Presented data were collected at study termination in mice receiving topical IMQ or Veh applied to one ear and the back skin. Values are presented as number only or mean±standard deviation. Statistics were performed with two-way ANOVA using Tukey's multiple comparisons. In analyses where total n was not 32 (n=8 in each group), this was due to technical difficulties. The minimal detection limit for the IL-17A assay was 5 pg/ml, but although the measured IL-17A levels were below 5 pg/ml in 6 out of 16 mice receiving vehicle cream, these data were included in the two-way ANOVA. IL: interleukin, SAA: serum amyloid A, BW: body weight, IMQ: imiquimod, Veh: vehicle. *p<0.05, **p<0.01, ***p<0.001, ****p<0.0001 Veh-control vs. IMQ-control or Veh-digoxin vs. IMQ-digoxin; †p<0.01 IMQ-control vs. IMQ-digoxin.

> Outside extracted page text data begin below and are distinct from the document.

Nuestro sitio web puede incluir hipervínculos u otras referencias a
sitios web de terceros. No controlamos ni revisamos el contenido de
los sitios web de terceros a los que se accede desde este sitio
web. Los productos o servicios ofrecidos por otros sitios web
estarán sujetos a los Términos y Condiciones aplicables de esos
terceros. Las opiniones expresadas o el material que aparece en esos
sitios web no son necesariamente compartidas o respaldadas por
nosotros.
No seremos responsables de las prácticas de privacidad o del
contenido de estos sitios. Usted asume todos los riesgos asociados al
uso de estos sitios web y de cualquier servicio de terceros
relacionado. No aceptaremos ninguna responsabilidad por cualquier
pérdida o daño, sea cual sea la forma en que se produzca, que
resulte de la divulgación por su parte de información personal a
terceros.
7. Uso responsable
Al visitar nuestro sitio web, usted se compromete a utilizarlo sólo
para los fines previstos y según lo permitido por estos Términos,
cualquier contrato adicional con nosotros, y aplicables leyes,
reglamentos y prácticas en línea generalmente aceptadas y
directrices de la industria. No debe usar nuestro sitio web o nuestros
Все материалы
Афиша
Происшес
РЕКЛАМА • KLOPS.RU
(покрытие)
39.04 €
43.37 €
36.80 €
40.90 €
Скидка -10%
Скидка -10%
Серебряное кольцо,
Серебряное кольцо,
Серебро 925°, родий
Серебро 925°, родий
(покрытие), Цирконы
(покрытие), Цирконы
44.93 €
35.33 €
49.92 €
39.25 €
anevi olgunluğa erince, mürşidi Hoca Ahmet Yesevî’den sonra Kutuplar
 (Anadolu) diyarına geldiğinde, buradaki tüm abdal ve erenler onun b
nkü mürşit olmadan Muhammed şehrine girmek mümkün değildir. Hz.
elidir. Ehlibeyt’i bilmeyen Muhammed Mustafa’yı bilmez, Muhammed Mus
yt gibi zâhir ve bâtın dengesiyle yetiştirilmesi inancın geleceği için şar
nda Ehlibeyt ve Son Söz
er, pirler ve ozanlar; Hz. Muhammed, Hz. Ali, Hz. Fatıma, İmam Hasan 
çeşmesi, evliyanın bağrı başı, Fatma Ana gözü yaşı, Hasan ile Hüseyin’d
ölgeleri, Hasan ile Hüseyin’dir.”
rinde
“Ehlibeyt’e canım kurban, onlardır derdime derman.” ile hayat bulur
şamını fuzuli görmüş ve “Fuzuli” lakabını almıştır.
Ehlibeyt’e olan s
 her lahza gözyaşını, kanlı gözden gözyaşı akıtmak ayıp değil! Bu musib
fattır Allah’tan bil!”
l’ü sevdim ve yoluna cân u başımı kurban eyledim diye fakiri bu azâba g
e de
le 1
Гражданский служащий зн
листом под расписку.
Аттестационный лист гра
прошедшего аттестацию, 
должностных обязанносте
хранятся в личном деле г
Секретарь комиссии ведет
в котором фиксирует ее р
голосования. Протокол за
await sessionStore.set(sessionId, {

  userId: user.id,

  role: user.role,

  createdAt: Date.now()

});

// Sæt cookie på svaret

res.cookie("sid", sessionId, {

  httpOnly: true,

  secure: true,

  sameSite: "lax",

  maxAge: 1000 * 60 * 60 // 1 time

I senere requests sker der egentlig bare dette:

Our data showed that digoxin exerted differential effects on IMQ-induced psoriasis-like skin lesions at different anatomical locations, i.e., with reduction of skin lesion formation on the ear and exacerbation of back skin lesions, respectively. Interestingly, a similar differential effect on ear and back IMQ lesions in mice has been observed after topical treatment with sphingosine-1-phosphate (a cell growth and immune modulator)9. This may relate to differences of target tissues (thinner skin, less hair follicles, minimal subcutaneous adipose tissue, and diverse lymph drainage in ear vs. back skin), the IMQ application procedure (shaving vs. no shaving before application) and IMQ dose (5 vs. 45 mg Aldara), respectively. Also, digoxin bioavailability may differ at the two sites and future studies should include local assessment of IL-17A and RORγt expression, Th17 cell accumulation, and kinetics of radiolabelled digoxin, respectively, in addition to experiments with other RORγt inhibitors46. We unexpectedly found increased plasma IL-17A levels which is in contrast to reduced levels reported in hyperlipidemic apoE-deficient mice treated with digoxin for 12 weeks, but the relationship between target tissue and systemic levels of IL-17A in experimental models of disease remains poorly defined8. Importantly, off-target effects of digoxin may play a role since in addition to RORγt inhibition the agent inhibits the sodium potassium adenosine triphosphatase (Na+/K+ ATPase) present in all cells and mainly in the heart. Indeed, systemic treatment with novel potent selective RORγt inhibitors appear to suppress IMQ-induced skin inflammation on both the ears and back of mice, albeit that there are no reports on simultaneous effects of these RORγt inhibitors on both anatomical locations in the same animals46. In addition, it was recently reported that development of psoriasiform lesions after topical IMQ application in mice was dependent on unintended oral IMQ ingestion and it is possible that some of the systemic effects observed in our study were elicited by systemic IMQ uptake rather than skin-driven inflammation10.

The mechanisms responsible for differential effects of digoxin on IMQ-induced psoriasis-like skin inflammation on the ear and back in mice clearly require more study, but our results underline the complexity of the IMQ model and support caution in extrapolation of results of targeted interventions in this model to human psoriasis.